Yesterday, suspicious Chicago-bound packages intercepted in the UK and Dubai triggered a concerns over UPS packages on flights at Newark and Philadelphia International Airports, as well as on a UPS truck in Brooklyn, and even prompted a military fighter jet escort for a commercial Emirates flights landing at JFK Airport. It turns out that the packages, mailed from Yemen and headed to Chicago synagogues (including one across the street from President Obama's home in the Windy City), tested positive for explosives. Obama called it a "credible terrorism threat," as other officials said it may very well have been a test run for a bomb plot.
Today, the NY Times reports that Homeland Security Secretary Janet Napolitano as well as police in Dubai "confirmed that the bomb discovered in [Dubai] in cargo from Yemen bound for the United States contained the explosive PETN, the same chemical explosive in the bomb sewn into the underwear of the Nigerian man who tried to blow up an airliner over Detroit last Dec. 25. That plot, too, was hatched in Yemen, a country that is regarded as one of the most significant fronts in the battle with extremists." This morning, a Yemen official said that as many as 26 packages were sought for investigation. Yemen is also where wanted Al Qaeda cleric Anwar Al-Awlaki is in hiding.

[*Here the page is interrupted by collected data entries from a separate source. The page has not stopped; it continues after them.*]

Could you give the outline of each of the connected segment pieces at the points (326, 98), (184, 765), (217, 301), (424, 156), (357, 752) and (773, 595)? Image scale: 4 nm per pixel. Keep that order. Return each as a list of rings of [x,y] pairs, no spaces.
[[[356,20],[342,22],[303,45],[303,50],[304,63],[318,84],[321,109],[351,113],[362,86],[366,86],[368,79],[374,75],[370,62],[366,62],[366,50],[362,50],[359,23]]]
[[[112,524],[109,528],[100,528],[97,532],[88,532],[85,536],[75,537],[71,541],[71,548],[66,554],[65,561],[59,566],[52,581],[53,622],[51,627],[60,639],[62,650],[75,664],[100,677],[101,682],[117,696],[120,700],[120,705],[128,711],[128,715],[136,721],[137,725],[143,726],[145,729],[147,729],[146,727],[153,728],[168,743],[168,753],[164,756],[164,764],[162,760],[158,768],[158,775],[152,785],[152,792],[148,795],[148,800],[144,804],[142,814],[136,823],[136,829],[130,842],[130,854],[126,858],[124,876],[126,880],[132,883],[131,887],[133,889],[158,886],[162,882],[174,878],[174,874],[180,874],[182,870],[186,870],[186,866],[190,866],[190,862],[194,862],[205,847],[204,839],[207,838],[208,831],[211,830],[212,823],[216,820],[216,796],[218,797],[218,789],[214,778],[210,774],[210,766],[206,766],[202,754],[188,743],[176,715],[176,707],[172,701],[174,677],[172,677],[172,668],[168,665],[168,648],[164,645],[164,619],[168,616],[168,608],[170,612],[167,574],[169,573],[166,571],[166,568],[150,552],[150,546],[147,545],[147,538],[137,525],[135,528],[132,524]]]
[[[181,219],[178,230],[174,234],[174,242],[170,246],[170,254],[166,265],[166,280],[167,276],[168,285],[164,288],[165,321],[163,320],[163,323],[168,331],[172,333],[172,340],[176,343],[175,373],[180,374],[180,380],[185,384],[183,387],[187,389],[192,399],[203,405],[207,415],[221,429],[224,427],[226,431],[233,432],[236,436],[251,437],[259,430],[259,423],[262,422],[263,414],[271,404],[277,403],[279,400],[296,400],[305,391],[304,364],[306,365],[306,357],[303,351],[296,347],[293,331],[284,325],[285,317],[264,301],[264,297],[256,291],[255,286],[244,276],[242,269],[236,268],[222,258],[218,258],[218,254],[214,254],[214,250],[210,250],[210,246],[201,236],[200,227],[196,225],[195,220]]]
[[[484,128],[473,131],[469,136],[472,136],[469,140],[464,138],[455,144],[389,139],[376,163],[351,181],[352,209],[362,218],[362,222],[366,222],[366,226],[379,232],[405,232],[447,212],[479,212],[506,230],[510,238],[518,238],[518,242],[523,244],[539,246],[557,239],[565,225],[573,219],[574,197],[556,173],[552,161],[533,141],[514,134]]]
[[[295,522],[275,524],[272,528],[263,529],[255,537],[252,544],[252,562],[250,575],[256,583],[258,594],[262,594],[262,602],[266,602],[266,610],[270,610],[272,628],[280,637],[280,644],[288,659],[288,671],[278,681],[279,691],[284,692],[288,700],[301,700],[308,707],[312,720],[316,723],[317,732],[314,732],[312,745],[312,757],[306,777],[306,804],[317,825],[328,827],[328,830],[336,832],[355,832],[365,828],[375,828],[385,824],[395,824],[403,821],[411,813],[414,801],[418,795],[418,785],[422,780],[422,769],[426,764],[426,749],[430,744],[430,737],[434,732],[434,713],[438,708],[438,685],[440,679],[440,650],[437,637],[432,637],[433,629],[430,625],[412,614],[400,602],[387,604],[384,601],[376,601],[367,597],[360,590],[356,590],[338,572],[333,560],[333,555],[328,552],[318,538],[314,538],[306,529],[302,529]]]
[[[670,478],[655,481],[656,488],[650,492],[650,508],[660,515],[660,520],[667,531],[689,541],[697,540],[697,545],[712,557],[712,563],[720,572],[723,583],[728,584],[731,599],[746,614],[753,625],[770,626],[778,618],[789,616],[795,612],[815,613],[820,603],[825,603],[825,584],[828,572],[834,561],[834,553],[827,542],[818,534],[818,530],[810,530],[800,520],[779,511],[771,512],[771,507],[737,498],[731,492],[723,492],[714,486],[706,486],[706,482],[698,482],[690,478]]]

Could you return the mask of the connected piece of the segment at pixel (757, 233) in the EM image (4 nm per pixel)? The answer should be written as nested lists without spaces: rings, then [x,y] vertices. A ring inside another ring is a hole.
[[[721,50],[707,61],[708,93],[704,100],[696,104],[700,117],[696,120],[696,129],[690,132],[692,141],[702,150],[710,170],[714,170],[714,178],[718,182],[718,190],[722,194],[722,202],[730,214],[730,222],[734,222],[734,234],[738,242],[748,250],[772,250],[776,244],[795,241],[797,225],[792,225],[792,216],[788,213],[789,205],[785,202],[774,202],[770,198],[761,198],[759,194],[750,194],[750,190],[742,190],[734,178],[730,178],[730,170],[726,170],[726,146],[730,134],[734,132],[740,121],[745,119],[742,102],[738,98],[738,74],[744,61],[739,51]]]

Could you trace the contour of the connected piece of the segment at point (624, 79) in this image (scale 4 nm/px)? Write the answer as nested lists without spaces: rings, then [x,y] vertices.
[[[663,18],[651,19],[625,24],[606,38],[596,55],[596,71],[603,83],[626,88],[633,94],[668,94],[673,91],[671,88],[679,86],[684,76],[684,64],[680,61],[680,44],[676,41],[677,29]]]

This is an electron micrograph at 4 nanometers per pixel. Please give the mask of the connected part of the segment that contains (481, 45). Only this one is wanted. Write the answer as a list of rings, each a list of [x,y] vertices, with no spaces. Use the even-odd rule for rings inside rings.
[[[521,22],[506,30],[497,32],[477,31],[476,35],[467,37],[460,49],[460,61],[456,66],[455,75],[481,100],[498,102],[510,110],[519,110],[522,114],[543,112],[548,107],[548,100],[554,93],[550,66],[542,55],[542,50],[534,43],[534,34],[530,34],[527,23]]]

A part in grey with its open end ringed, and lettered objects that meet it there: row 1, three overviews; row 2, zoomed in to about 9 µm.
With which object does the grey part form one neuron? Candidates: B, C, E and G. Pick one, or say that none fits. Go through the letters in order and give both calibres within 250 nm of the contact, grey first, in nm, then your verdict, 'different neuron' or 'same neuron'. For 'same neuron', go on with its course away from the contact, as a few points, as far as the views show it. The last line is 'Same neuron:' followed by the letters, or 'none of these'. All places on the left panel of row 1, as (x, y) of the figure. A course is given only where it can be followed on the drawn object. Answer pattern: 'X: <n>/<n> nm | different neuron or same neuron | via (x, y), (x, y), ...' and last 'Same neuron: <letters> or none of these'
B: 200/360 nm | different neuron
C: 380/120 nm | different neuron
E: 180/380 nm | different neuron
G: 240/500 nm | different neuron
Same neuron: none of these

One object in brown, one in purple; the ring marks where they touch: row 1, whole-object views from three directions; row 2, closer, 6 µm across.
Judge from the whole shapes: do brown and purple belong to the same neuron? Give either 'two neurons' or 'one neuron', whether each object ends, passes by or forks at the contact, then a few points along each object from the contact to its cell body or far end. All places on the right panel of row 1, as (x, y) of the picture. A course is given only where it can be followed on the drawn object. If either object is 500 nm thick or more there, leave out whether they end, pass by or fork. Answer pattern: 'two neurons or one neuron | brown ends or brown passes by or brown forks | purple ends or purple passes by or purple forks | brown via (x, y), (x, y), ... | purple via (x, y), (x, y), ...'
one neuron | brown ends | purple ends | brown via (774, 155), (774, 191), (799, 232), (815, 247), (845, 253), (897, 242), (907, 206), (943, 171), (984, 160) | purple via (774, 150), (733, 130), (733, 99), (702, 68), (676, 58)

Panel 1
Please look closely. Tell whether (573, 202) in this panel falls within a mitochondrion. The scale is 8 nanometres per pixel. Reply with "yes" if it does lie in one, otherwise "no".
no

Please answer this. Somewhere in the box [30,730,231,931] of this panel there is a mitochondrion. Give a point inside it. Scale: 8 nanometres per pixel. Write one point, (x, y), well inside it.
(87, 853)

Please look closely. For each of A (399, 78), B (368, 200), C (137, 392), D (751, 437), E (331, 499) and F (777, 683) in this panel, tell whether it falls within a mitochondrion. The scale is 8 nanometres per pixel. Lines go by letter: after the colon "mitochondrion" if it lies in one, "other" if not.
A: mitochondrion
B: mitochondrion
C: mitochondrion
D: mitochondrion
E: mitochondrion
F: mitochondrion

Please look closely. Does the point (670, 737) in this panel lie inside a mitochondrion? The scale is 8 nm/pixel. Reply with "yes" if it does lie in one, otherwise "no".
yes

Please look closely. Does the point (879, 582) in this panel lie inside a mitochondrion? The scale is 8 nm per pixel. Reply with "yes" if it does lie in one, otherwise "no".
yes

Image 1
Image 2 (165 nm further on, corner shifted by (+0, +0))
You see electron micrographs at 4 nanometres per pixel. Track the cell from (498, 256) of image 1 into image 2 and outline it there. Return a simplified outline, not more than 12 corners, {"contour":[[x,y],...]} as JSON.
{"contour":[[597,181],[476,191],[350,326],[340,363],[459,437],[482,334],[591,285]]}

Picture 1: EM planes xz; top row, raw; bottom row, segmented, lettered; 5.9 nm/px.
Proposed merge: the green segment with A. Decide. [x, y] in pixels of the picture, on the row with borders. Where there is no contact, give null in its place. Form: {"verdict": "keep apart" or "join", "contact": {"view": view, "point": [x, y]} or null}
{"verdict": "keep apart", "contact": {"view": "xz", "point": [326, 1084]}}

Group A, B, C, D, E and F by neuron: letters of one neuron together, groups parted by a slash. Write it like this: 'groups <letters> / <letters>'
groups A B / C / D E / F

Napolitano also said the plot "has the hallmarks of Al Qaeda... The investigation is ongoing and just as we have an adversary who keeps pushing the system, trying to conduct a plot, we are ourselves continuing to make sure we get to the source of this and make sure that we take care of this problem." Saudi Arabia was credited for tipping off the U.S. to the threat.
The packages in the UPS truck at MetroTech in downtown Brooklyn were, the Daily News reports, "later found to be envelopes from Yemen." The items "temporarily shut down the Manhattan Bridge and part of Flatbush Ave," but they "were cleared after an NYPD X-ray of the envelopes revealed they simply contained bank receipts and other papers."